A la suite de l'examen par l'Assemblée nationale, l'impôt sur le
revenu a été allégé de 300 millions de francs
(200 millions de francs de crédit d'impôt pour l'entretien de
la résidence principale et 100 millions de francs pour la demi-part
de quotient pour les invalides, anciens combattants et personnes seules ayant
un enfant majeur de moins de 27 ans). La progression, hors effet
spontané des recettes, est donc réévaluée à
1 milliard de francs.
L'impôt sur les sociétés brut
passe de 223 milliards
de francs en évaluation révisée à 232,4 milliards
de francs dans le projet de loi de finances pour 1999.
L'impôt
net
progresse de 182 milliards de francs (évaluation
révisée pour 1998) à 194,4 milliards de francs, soit une
progression de 6,8%. Cependant, les effets de la loi de finances pour 1999
seront limités à une progression de 900 millions de francs.
Toutefois, à la suite de l'examen par l'Assemblée nationale,
l'impôt sur les sociétés est alourdi de 1.450 millions de
francs en raison d'un durcissement du régime des sociétés
mères-filles pour 1.550 millions de francs (rétablissement
de la taxation des dividendes de la fille à la mère
supprimée en 1993) et d'un allégement de 100 millions de
francs pour les sociétés d'assurance mutuelle. Au total,
l'impôt est donc alourdi de 2,3 milliards de francs, hors
progression spontanée des recettes.
Par ailleurs :
•
Le principal allégement, s'agissant des impôts d'Etat,
concerne la TVA
, qui devrait toutefois progresser de 808 milliards de
francs en 1998 à 830,9 milliards de francs en 1999, soit une hausse
de 2,8 % (la hausse est particulièrement significative si on la
compare aux estimations de la loi de finances pour
1998 : + 6,8 %). Les allégements portent sur
4,8 milliards de francs, alors que les effets de l'évolution
spontanée sont évalués à 27,2 milliards de
francs.
Suite à l'examen par l'Assemblée nationale, la TVA est
allégée de 910 millions de francs (dont 710 millions de
francs pour les achats de terrains à bâtir, 100 millions de
francs pour les opérations de collecte séparative et
100 millions de francs pour certains établissements touristiques).

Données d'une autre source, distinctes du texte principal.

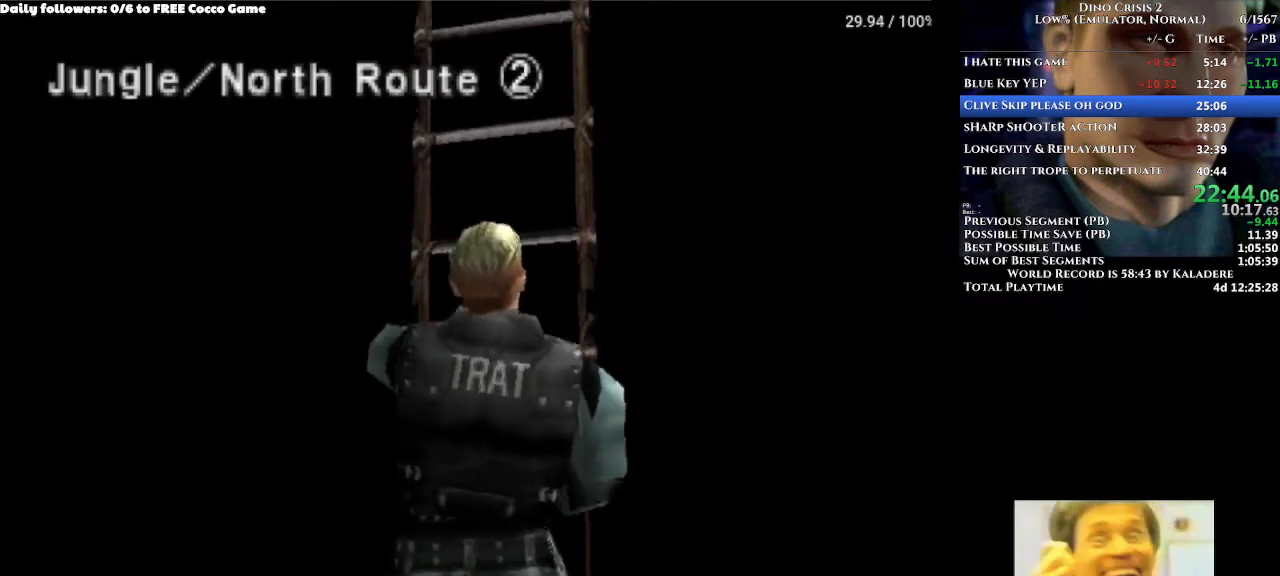
{"dt_ms": 500, "buttons": ["A", "DPAD_UP"], "left_stick": "center", "right_stick": "center", "events": []}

Les allégements sont donc portés à 5,7 milliards de
francs.
•
Les augmentations d'impôts prévues par la loi de
finances sont relativement ciblées :
L'impôt de solidarité sur la fortune
progresse de 32 %
par rapport à l'évaluation révisée de 1998, pour
atteindre 14,9 milliards de francs. Les mesures de la loi de finances pour
1999 comptent pour la moitié de cette augmentation (2 milliards de
francs).
La taxe intérieure sur les produits pétroliers
progresse
de 3,4 % pour atteindre 160,1 milliards de francs. Les mesures du
projet de loi de finances entraînent un alourdissement de l'impôt
de 1,6 %, soit 2,6 milliards de francs. L'examen à
l'Assemblée nationale n'a permis d'alléger
la TIPP
que de
33 millions de francs en raison de diverses mesures sur les carburants
propres.
Les droits d'enregistrement
progressent de 3,7 %
(5,7 milliards de francs) au titre des mesures du projet de loi de
finances pour 1999, pour atteindre 160,6 milliards de francs. Cette
progression résulte pour l'essentiel (4,9 milliards de francs) du
relèvement de la taxe sur les cessions de droits sociaux pour les
sociétés à prépondérance immobilière.
Cette mesure est présentée comme une contrepartie de la
suppression de la taxe régionale pour l'acquisition d'immeubles
d'habitation.
Suite à l'examen par l'Assemblée nationale, les mutations
à titre gratuit par décès seront toutefois
allégées de 200 millions de francs en raison de la
majoration de l'abattement pour les droits de succession entre conjoints . Par
ailleurs, la suppression de la mesure gouvernementale sur l'assurance-vie (+
500 millions de francs) est intégralement compensée par le
prélèvement sur les compagnies d'assurance-vie. En revanche les
prélèvements sur les bons anonymes sont majorés de
250 millions de francs.
Les recettes non-fiscales
progresseront de 26 milliards de francs
par rapport à la loi de finances pour 1998, mais de 4,3 milliards
de francs hors rebudgétisations (pensions de La Poste, suppression du
prélèvement au profit des fonds de concours au titre de l'article
6 de la loi du 31 juillet 1949). Cette progression correspond approximativement
à l'évaluation révisée des recettes non-fiscales
pour 1998. L'évaluation pour 1999 traduit une stabilité globale
résultant de mouvements en sens contraire des recettes non fiscales.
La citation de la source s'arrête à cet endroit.